**EXERCISE REQUIREMENTS**: Only the number is needed: how many lines in the entries below contain the string "Reade"?

----- SOURCE DATA -----

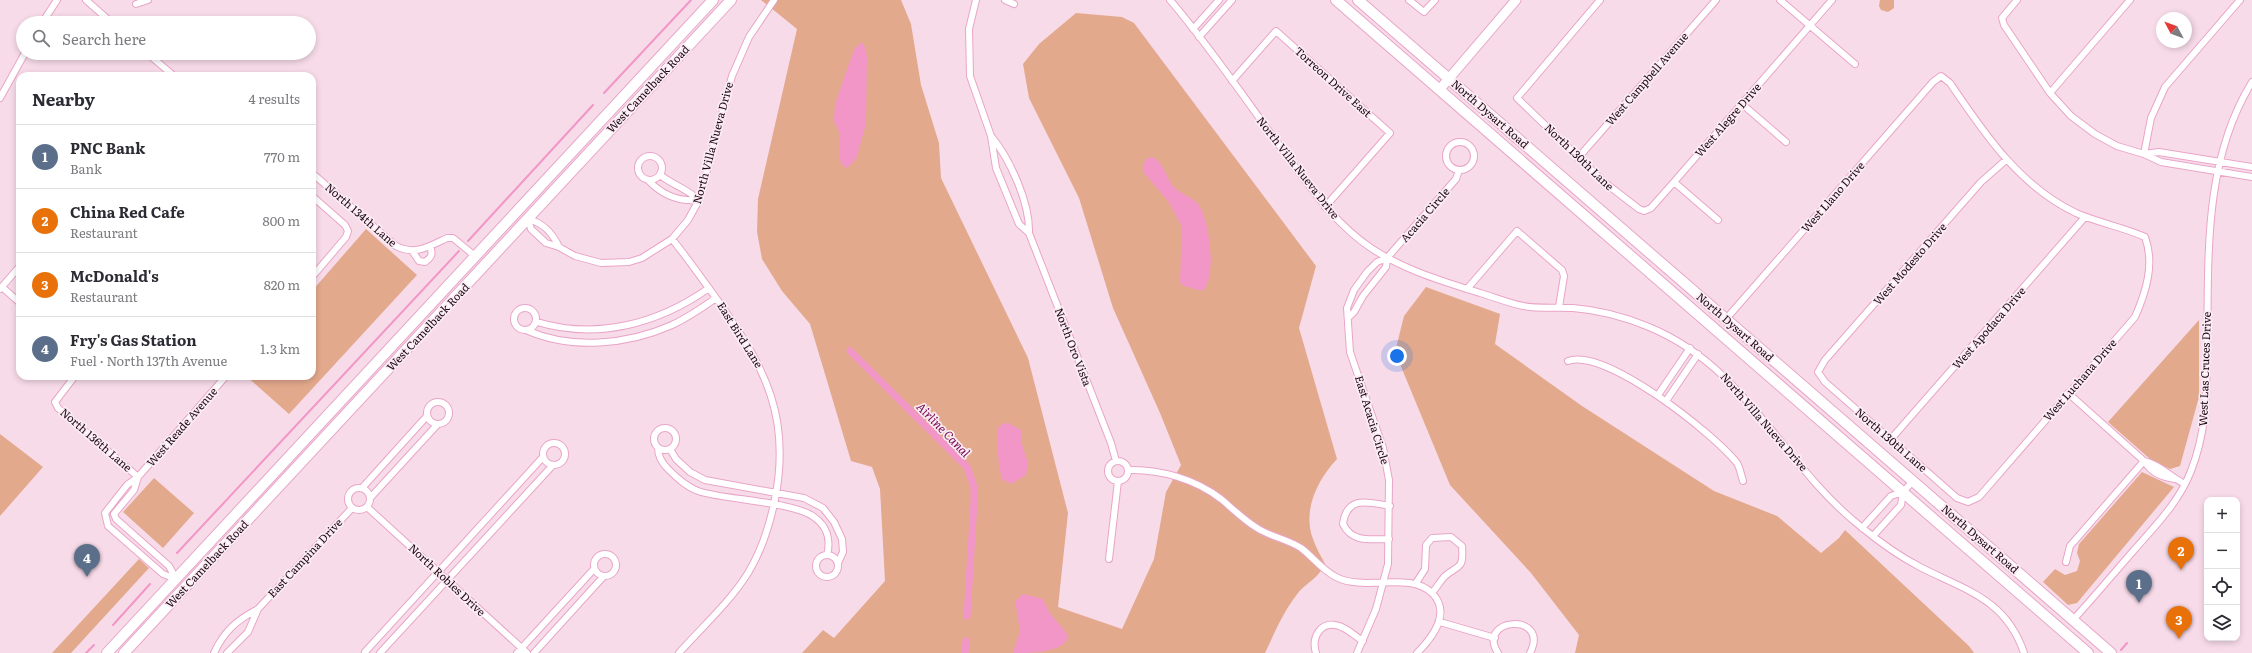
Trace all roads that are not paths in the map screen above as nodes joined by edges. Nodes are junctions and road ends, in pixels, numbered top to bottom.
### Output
1 (57, 0) edge
2 (86, 0) edge
3 (148, 0) edge
4 (713, 0) edge
5 (731, 0) edge
6 (774, 0) edge
7 (976, 0) edge
8 (1005, 0) edge
9 (1170, 0) edge
10 (1219, 0) edge
11 (1232, 0) edge
12 (1336, 0) edge
13 (1358, 0) edge
14 (1409, 0) edge
15 (1435, 0) edge
16 (1516, 0) edge
17 (1600, 0) edge
18 (1716, 0) edge
19 (1780, 0) edge
20 (1832, 0) edge
21 (2017, 0) edge
22 (2130, 0) edge
23 (2240, 0) edge
24 (136, 4) dead end
25 (1014, 4) dead end
26 (47, 16) edge
27 (104, 16) edge
28 (1810, 25) junction
29 (1193, 29) junction
30 (1199, 37) junction
31 (21, 60) edge
32 (155, 60) edge
33 (1855, 64) dead end
34 (169, 72) edge
35 (1449, 79) junction
36 (1232, 81) junction
37 (2252, 82) edge
38 (1440, 89) junction
39 (2050, 93) junction
40 (0, 98) edge
41 (1742, 104) junction
42 (610, 111) junction
43 (620, 119) junction
44 (991, 136) junction
45 (1786, 142) dead end
46 (2144, 154) junction
47 (1578, 158) junction
48 (2006, 160) junction
49 (2220, 161) junction
50 (2252, 167) edge
51 (1459, 170) junction
52 (2218, 171) junction
53 (660, 175) junction
54 (316, 176) edge
55 (2252, 177) edge
56 (648, 180) junction
57 (1674, 182) junction
58 (316, 200) edge
59 (699, 200) junction
60 (1325, 207) junction
61 (518, 210) junction
62 (1644, 212) joint
63 (2085, 217) junction
64 (528, 219) junction
65 (1718, 220) dead end
66 (1029, 233) junction
67 (672, 239) junction
68 (430, 246) junction
69 (559, 247) junction
70 (413, 252) junction
71 (475, 256) junction
72 (1387, 258) junction
73 (16, 271) edge
74 (316, 272) edge
75 (1, 288) edge
76 (709, 288) junction
77 (1467, 289) junction
78 (716, 298) junction
79 (16, 300) edge
80 (1559, 307) junction
81 (658, 316) junction
82 (1349, 317) junction
83 (1726, 319) junction
84 (537, 322) junction
85 (664, 328) junction
86 (526, 330) junction
87 (597, 330) junction
88 (597, 343) junction
89 (1690, 348) junction
90 (1698, 354) junction
91 (1568, 361) dead end
92 (1818, 372) joint
93 (72, 380) edge
94 (223, 380) edge
95 (2068, 393) junction
96 (1658, 395) junction
97 (1666, 401) junction
98 (427, 416) junction
99 (437, 425) junction
100 (1891, 439) junction
101 (658, 448) junction
102 (670, 449) junction
103 (394, 452) junction
104 (543, 458) junction
105 (404, 461) junction
106 (1116, 461) junction
107 (2144, 461) junction
108 (552, 465) junction
109 (2158, 466) junction
110 (686, 469) junction
111 (1128, 470) junction
112 (2155, 473) junction
113 (138, 477) junction
114 (678, 479) junction
115 (2175, 479) junction
116 (1118, 481) junction
117 (1743, 481) dead end
118 (1913, 481) junction
119 (720, 484) junction
120 (2185, 484) junction
121 (362, 488) junction
122 (513, 490) junction
123 (122, 491) junction
124 (1903, 492) junction
125 (776, 494) junction
126 (718, 495) junction
127 (129, 496) junction
128 (370, 497) junction
129 (522, 498) junction
130 (1968, 502) joint
131 (774, 505) junction
132 (1390, 506) junction
133 (367, 507) junction
134 (352, 508) junction
135 (105, 513) junction
136 (114, 514) junction
137 (833, 520) junction
138 (823, 527) junction
139 (479, 528) junction
140 (1862, 528) junction
141 (488, 536) junction
142 (1873, 536) junction
143 (1389, 538) junction
144 (827, 555) junction
145 (1109, 559) dead end
146 (2066, 562) dead end
147 (838, 563) junction
148 (594, 570) junction
149 (439, 572) junction
150 (603, 577) junction
151 (176, 579) junction
152 (448, 580) junction
153 (1383, 583) junction
154 (1416, 583) junction
155 (185, 587) junction
156 (1432, 593) junction
157 (563, 603) junction
158 (258, 609) junction
159 (572, 611) junction
160 (398, 616) junction
161 (2073, 620) junction
162 (1440, 622) junction
163 (407, 624) junction
164 (2064, 632) junction
165 (1495, 638) junction
166 (1363, 641) junction
167 (519, 651) edge
168 (107, 653) edge
169 (124, 653) edge
170 (214, 653) edge
171 (227, 653) edge
172 (364, 653) edge
173 (380, 653) edge
174 (526, 653) edge
175 (534, 653) edge
176 (679, 653) edge
177 (1316, 653) edge
178 (1357, 653) edge
179 (1417, 653) edge
180 (1498, 653) edge
181 (1530, 653) edge
182 (2024, 653) edge
183 (2088, 653) edge
184 (2111, 653) edge

1 - 26 street
2 - 27 street
3 - 24 street
4 - 42 main road, West Camelback Road
5 - 43 main road, West Camelback Road
6 - 59 street, North Villa Nueva Drive
7 - 44 street, North Oro Vista
8 - 25 street
9 - 29 street, North Villa Nueva Drive
10 - 29 street
11 - 30 street
12 - 38 main road, North Dysart Road
13 - 35 main road, North Dysart Road
14 - 15 street
16 - 35 street
17 - 47 street, North 130th Lane
18 - 47 street, West Campbell Avenue
19 - 28 street
20 - 28 street, West Alegre Drive
21 - 39 street
22 - 39 street
23 - 46 street
28 - 33 street
28 - 41 street, West Alegre Drive
29 - 30 street, North Villa Nueva Drive
30 - 36 street, North Villa Nueva Drive
31 - 40 street
32 - 34 street
35 - 38 street
35 - 83 main road, North Dysart Road
36 - 60 street, North Villa Nueva Drive
36 - 60 street, Torreon Drive East
37 - 49 street, West Las Cruces Drive
38 - 124 main road, North Dysart Road
39 - 46 street
41 - 45 street
41 - 57 street, West Alegre Drive
42 - 43 main road
42 - 61 main road, West Camelback Road
43 - 64 main road, West Camelback Road
44 - 66 street, North Oro Vista
44 - 66 street, North Oro Vista
46 - 49 street
46 - 52 street
47 - 62 street, North 130th Lane
48 - 63 street
48 - 83 street, West Llano Drive
48 - 92 street, West Modesto Drive
49 - 50 street
49 - 52 street, West Las Cruces Drive
51 - 51 street, Acacia Circle
51 - 72 street, Acacia Circle
52 - 55 street
52 - 120 street, West Las Cruces Drive
53 - 56 street
53 - 56 street
53 - 59 street
54 - 70 street, North 134th Lane
56 - 59 street
57 - 62 street, West Alegre Drive
57 - 65 street
58 - 74 street
59 - 67 street, North Villa Nueva Drive
60 - 72 street, North Villa Nueva Drive
61 - 64 main road
61 - 71 main road, West Camelback Road
63 - 95 street, West Luchana Drive
63 - 100 street, West Apodaca Drive
64 - 69 street
64 - 69 street, North Villa Nueva Drive
64 - 155 main road, West Camelback Road
66 - 106 street, North Oro Vista
67 - 69 street, North Villa Nueva Drive
67 - 76 street, East Bird Lane
68 - 70 street
68 - 70 street, North 134th Lane
68 - 71 street
71 - 151 main road, West Camelback Road
72 - 77 street, North Villa Nueva Drive
72 - 82 street
72 - 82 street, East Acacia Circle
73 - 75 street
75 - 79 street
76 - 78 street, East Bird Lane
76 - 81 street
77 - 80 street, North Villa Nueva Drive
77 - 80 street
78 - 85 street
78 - 125 street, East Bird Lane
80 - 89 street, North Villa Nueva Drive
81 - 85 street
81 - 87 street
82 - 132 street, East Acacia Circle
83 - 118 main road, North Dysart Road
84 - 86 street
84 - 86 street
84 - 87 street
85 - 88 street
86 - 88 street
87 - 88 street
89 - 90 street, North Villa Nueva Drive
89 - 96 street
90 - 97 street
90 - 140 street, North Villa Nueva Drive
91 - 96 street
92 - 100 street, North 130th Lane
93 - 113 street, North 136th Lane
94 - 113 street, West Reade Avenue
95 - 107 street
95 - 130 street, West Luchana Drive
96 - 97 street
97 - 117 street
98 - 99 street
98 - 99 street
98 - 103 street
99 - 105 street
100 - 130 street, North 130th Lane
101 - 102 street
101 - 102 street
101 - 114 street
102 - 110 street
103 - 105 street
103 - 121 street
104 - 108 street
104 - 108 street
104 - 122 street
105 - 128 street
106 - 111 street
106 - 116 street
107 - 109 street
107 - 112 street
107 - 146 street
108 - 129 street
109 - 112 street
109 - 115 street
110 - 114 street
110 - 119 street
111 - 116 street
111 - 153 street
112 - 115 street
113 - 123 street, West Reade Avenue
113 - 127 street, West Reade Avenue
114 - 126 street
115 - 120 street
116 - 145 street
118 - 124 street
118 - 161 main road, North Dysart Road
119 - 125 street
119 - 126 street
120 - 161 street, West Las Cruces Drive
121 - 128 street
121 - 134 street
122 - 129 street
122 - 139 street
123 - 127 street
123 - 135 street, West Reade Avenue
124 - 140 street
124 - 142 street
124 - 164 main road, North Dysart Road
125 - 131 street, East Bird Lane
125 - 137 street
126 - 131 street
127 - 136 street, West Reade Avenue
128 - 133 street
129 - 141 street
131 - 138 street
131 - 176 street, East Bird Lane
132 - 143 street, East Acacia Circle
132 - 143 street
133 - 134 street
133 - 149 street, North Robles Drive
134 - 158 street, East Campina Drive
135 - 136 street
135 - 151 street
136 - 151 street
137 - 138 street
137 - 147 street
138 - 144 street
139 - 141 street
139 - 149 street
140 - 142 street, North Villa Nueva Drive
141 - 152 street
142 - 182 street, North Villa Nueva Drive
143 - 153 street, East Acacia Circle
144 - 147 street
144 - 147 street
148 - 150 street
148 - 150 street
148 - 157 street
149 - 152 street, North Robles Drive
149 - 160 street
150 - 159 street
151 - 155 main road
151 - 168 main road, West Camelback Road
152 - 163 street
152 - 167 street, North Robles Drive
153 - 154 street
153 - 166 street, East Acacia Circle
154 - 156 street
154 - 156 street
155 - 169 main road, West Camelback Road
156 - 162 street
157 - 159 street
157 - 167 street
158 - 170 street, East Campina Drive
158 - 171 street, East Campina Drive
159 - 175 street
160 - 163 street
160 - 172 street
161 - 164 main road
161 - 184 main road, North Dysart Road
162 - 165 street
162 - 179 street
163 - 173 street
164 - 183 main road, North Dysart Road
165 - 180 street
165 - 181 street
166 - 177 street
166 - 178 street, East Acacia Circle
167 - 174 street, North Robles Drive

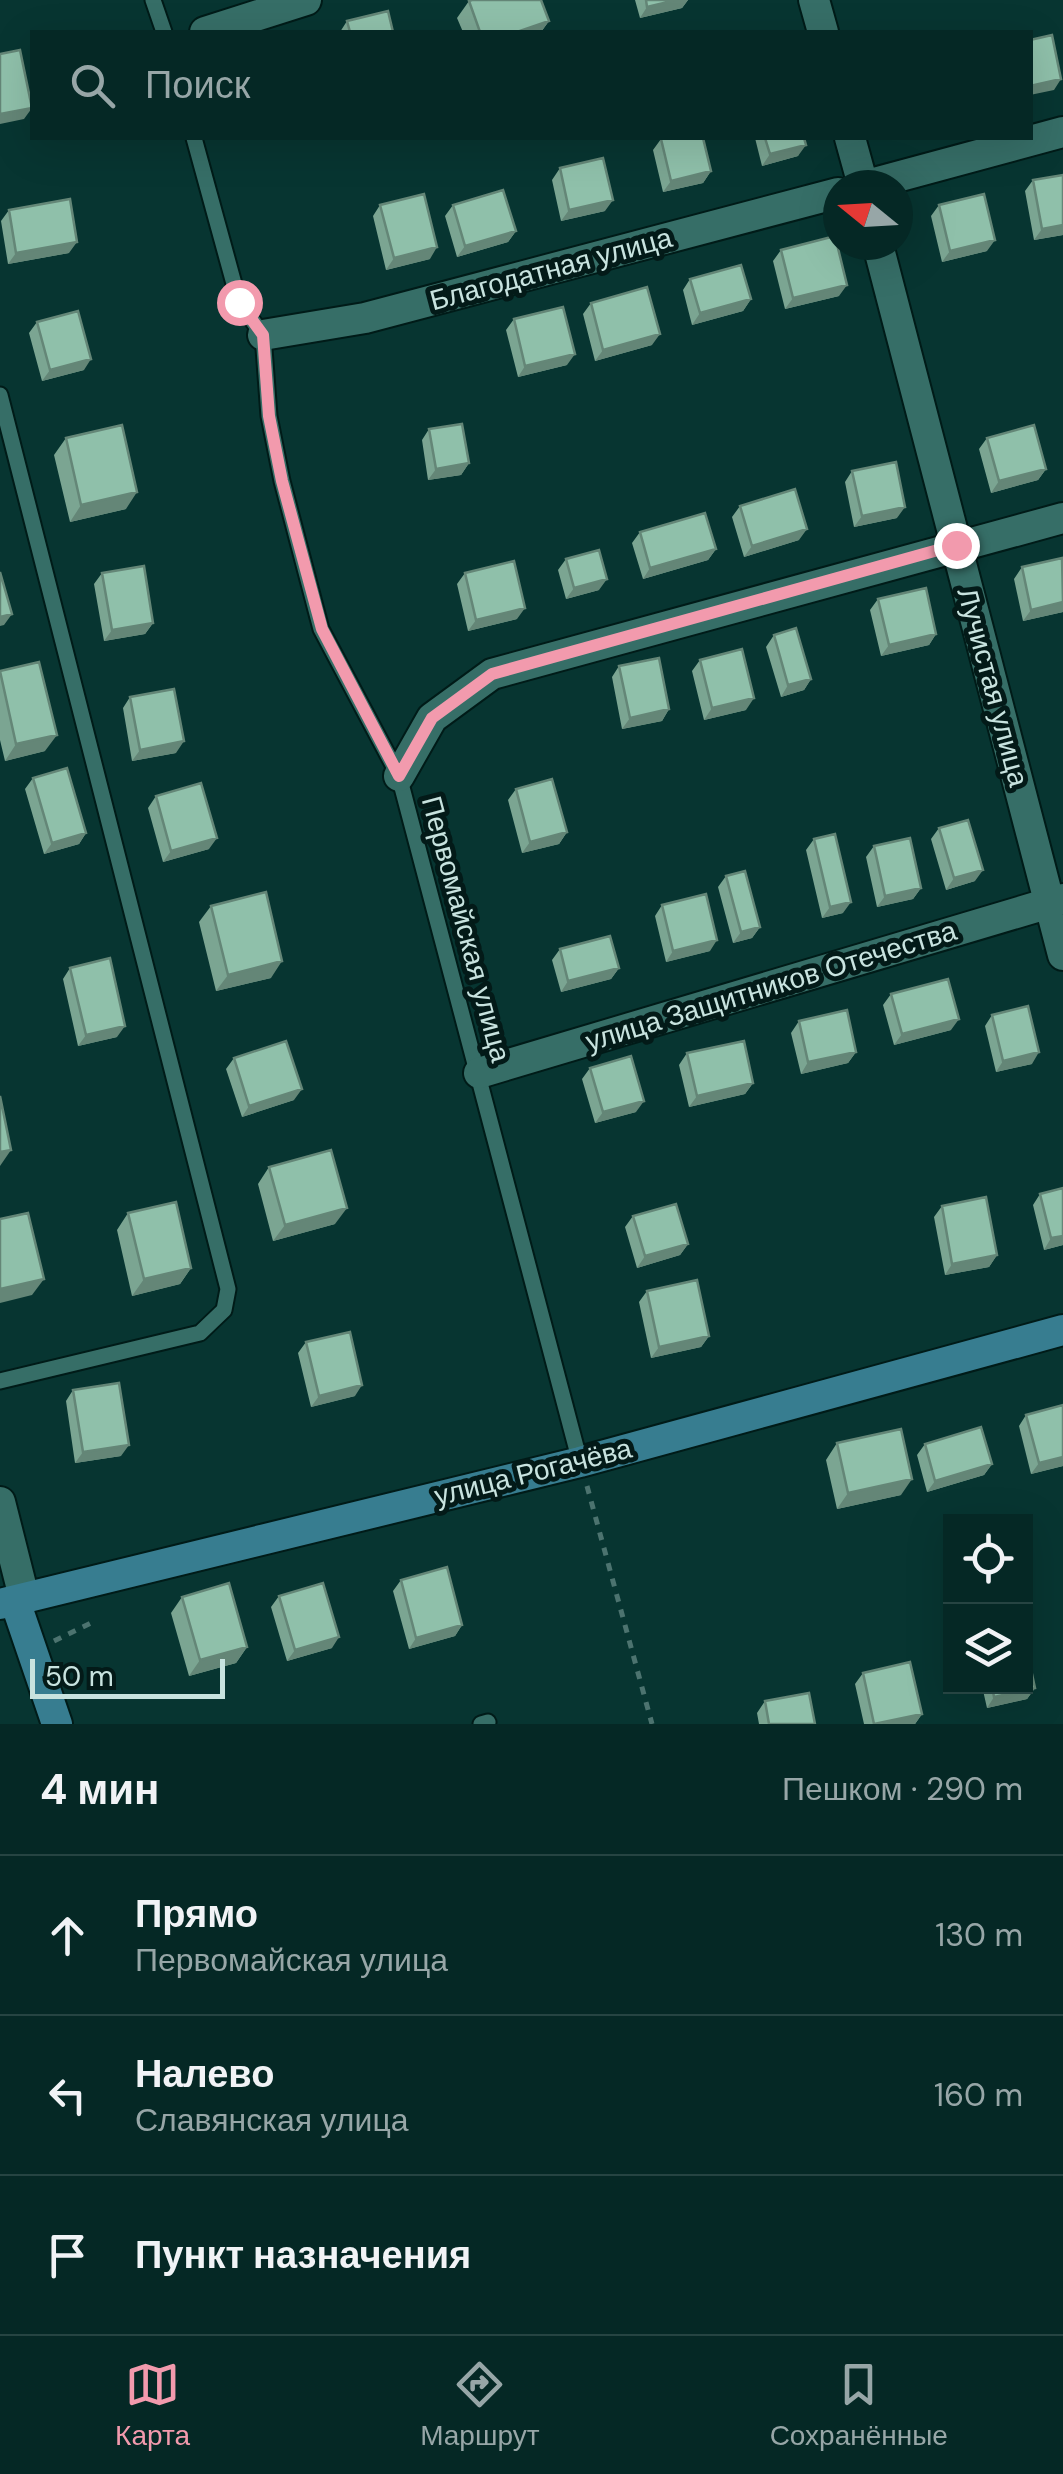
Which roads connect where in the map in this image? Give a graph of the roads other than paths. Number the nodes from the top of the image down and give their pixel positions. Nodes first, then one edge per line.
1 (153, 0) edge
2 (306, 0) edge
3 (814, 0) edge
4 (163, 30) edge
5 (211, 30) edge
6 (822, 30) edge
7 (1063, 132) edge
8 (195, 140) edge
9 (851, 140) edge
10 (860, 170) edge
11 (913, 172) edge
12 (823, 197) edge
13 (882, 260) edge
14 (263, 335) junction
15 (0, 396) edge
16 (1063, 518) edge
17 (956, 545) junction
18 (399, 776) junction
19 (1056, 900) edge
20 (1063, 955) edge
21 (479, 1073) junction
22 (1063, 1330) edge
23 (0, 1380) edge
24 (580, 1462) junction
25 (0, 1502) edge
26 (13, 1601) edge
27 (57, 1724) edge

1 - 4 lane
2 - 5 street
3 - 6 street
7 - 11 street
8 - 14 lane, Первомайская улица
9 - 10 street
12 - 14 street, Благодатная улица
13 - 17 street, Лучистая улица
14 - 18 lane, Первомайская улица
15 - 23 lane
16 - 17 street
17 - 18 street
17 - 19 street, Лучистая улица
18 - 21 lane, Первомайская улица
19 - 20 street, Лучистая улица
19 - 21 street, улица Защитников Отечества
21 - 24 lane, Первомайская улица
22 - 24 street, улица Рогачёва
24 - 26 street, улица Рогачёва
25 - 26 street
26 - 27 street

-----

**OUTPUT OF THE EXERCISE**: 5